Updated Polishing Advice

KnuckleBuckett

New member
Hi Folks.


Just picked up a new (to us) 2015 Ultra White LS460 FSport and I am replacing all of my old supplies from scratch, due to age, wear, and low volumes left in my containers.

I have always polished with Megs #4 for heavy cut and 3M Perfect-IT for the rest. LC CCS foam pads with PFW and plain wool for the rare heavy work. I use a Makita rotary most of the time and a Flex DA for this and that.

Should I abandon by polishing machines and go with a new long throw DA? I would rather not, however if that is the way of the future I suppose now would be the time to do so...

I typically stick to smaller pads in that I have the time and like the control.

Price is not a huge concern in that a little goes a long way for my needs.

What brands of pads and polishes are the way to go these days?

Pad Options - Feel free to add or subtract!

Lake Country Waffle Pro
3M Perfect-IT
Rupes (can you even use these on a rotary??)
Kamakaze

Polish Options - Feel free to add or subtract!
3M
Gyeon
McKee`s
Sonax

Has anyone dealt with this paint before? New to me, I actually started a similar post in the wrong portion of this forum...so don`t think I am nuts, just a bit of a mess. :mellow:

Thanks for the help!
 
Add Mckee`s 37 Blue or Adams H2O guard and gloss. Each adds phenomenal water beading. There are some videos on YouTube of each.

Sent from my SM-T550 using Tapatalk
 
Thanks. Been reading the forums a good bit trying to pick out what I need. Sounds like there is no reason to change my machines. Now to figure out the pads and polishes.
 
Is the Ultra White on a Lexus a single stage paint like its Toyota cousins OR is it clear coated?? Maybe someone who does know can chime in.

I only say this because white single stage paints can be somewhat hard because of the titanium dioxide pigments used in white colors.


I would also suggest PB`s White Diamond "glaze" or CarPro`s Essence be added to your detailing chemical products.

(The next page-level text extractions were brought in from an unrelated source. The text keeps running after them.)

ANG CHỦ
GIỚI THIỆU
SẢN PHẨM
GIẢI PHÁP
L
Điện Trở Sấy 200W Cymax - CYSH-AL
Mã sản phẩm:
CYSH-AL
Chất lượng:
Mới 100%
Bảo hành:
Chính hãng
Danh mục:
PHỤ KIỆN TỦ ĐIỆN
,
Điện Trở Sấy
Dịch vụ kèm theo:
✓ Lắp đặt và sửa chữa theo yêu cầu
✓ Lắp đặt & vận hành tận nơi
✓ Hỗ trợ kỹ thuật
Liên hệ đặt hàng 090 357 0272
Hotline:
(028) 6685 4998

If your pads are more than 15 years old, you might want to consider replacing them. A lot of detailers like Lake County`s Hydro Techs foam pads, but their work life is somewhat short (which is why they are nicknamed Hydro Shreds).

I agree on keeping your polishing machines if you feel comfortable using them. New pads and new compounds and/or polishes might make it easier and better at keeping your new Ultra White Lexus looking pristine.
 
I think it is a three stage paint. I say that because our LS430 was and had a similar look to it.

Yeah ive read that Lexus tints their clear, which makes it seem like SS since you get color transfer to the pad.

At any rate, I`d recommend 3D/HD and Menzerna polishes.

Pads are intensely personal, but I like the LC hydros. They work well for both rotary and DA use. For harder paint like that, you might consider some MF pads. Depending on how defects there are to remove, you`ll be able to cut quickly and get a nice finish. Of course, with a car like that you`ll still wanna do a really fine finishing polish but it`d be 2 steps instead of a potential 3, depending on how it all works out.
 
Pad options
BS Low pros
LC HDO
3d Spider pads

Kamikaze Benzai pad
BS uro Fiber
CS2 wool pad


Compound/polish
Sonax lineup
Griots Boss cremes
Shine Supply
3d polish+/Cut+
Clear Finish Endurance primer polish
 
The products that you are using are not the most current technology. Unless you have a paint gauge stay away from the rotary. Don`t let anyone tell you that your specific car is hard or soft, a test spot will tell you. As far as I know Griot`s is the latest technology in polishing chemicals. I think you would be happy in how effective the products and machines are.
 
KnuckleBucket- If you`re a genuine Rotary-Meister (zero holograms/etc.) then there you are, so no need to switch. (FWIW, despite lots of experience I can`t use one well enough so I`m all about good DAs.)

If your Fles is the 3401, FWIW I can`t get a Final Finish that satisfies me with that machine even though others think its results look fine. I *always* see an improvement after a follow-up with something else. Always.

Don`t use the M04 on modern paint, or at least I sure wouldn`t. WAY too harsh initial bite, doesn`t diminish down fine/fast enough either IMO. (Liked it OK on ss back in the day.)

Lots of today`s Finishing Polishes will leave a much nicer finish (and with less work) than any 3M PI/FI product I`ve ever used and I used to be all about stuff like the 05937 (still remember the p#s :D ).

Note that many of today`s Japanese vehicles have *EXTREMELY* thin clear.

IMO you oughta first decide between diminishing/not abrasive products. I`m all about the latter these days, simply love `em. For some final burnishing the diminishing abrasives are OK, but overall I never use those any more, at least not for actual correction.
 
I have had very good success with Sonax perfect finish. It goes on super easy and works on light to moderate imperfections. It would work great with your Flex machine.
HD speed is also a great product that goes on and comes off as easy as anything I have used. Top off these products with a good wax and you will be very happy.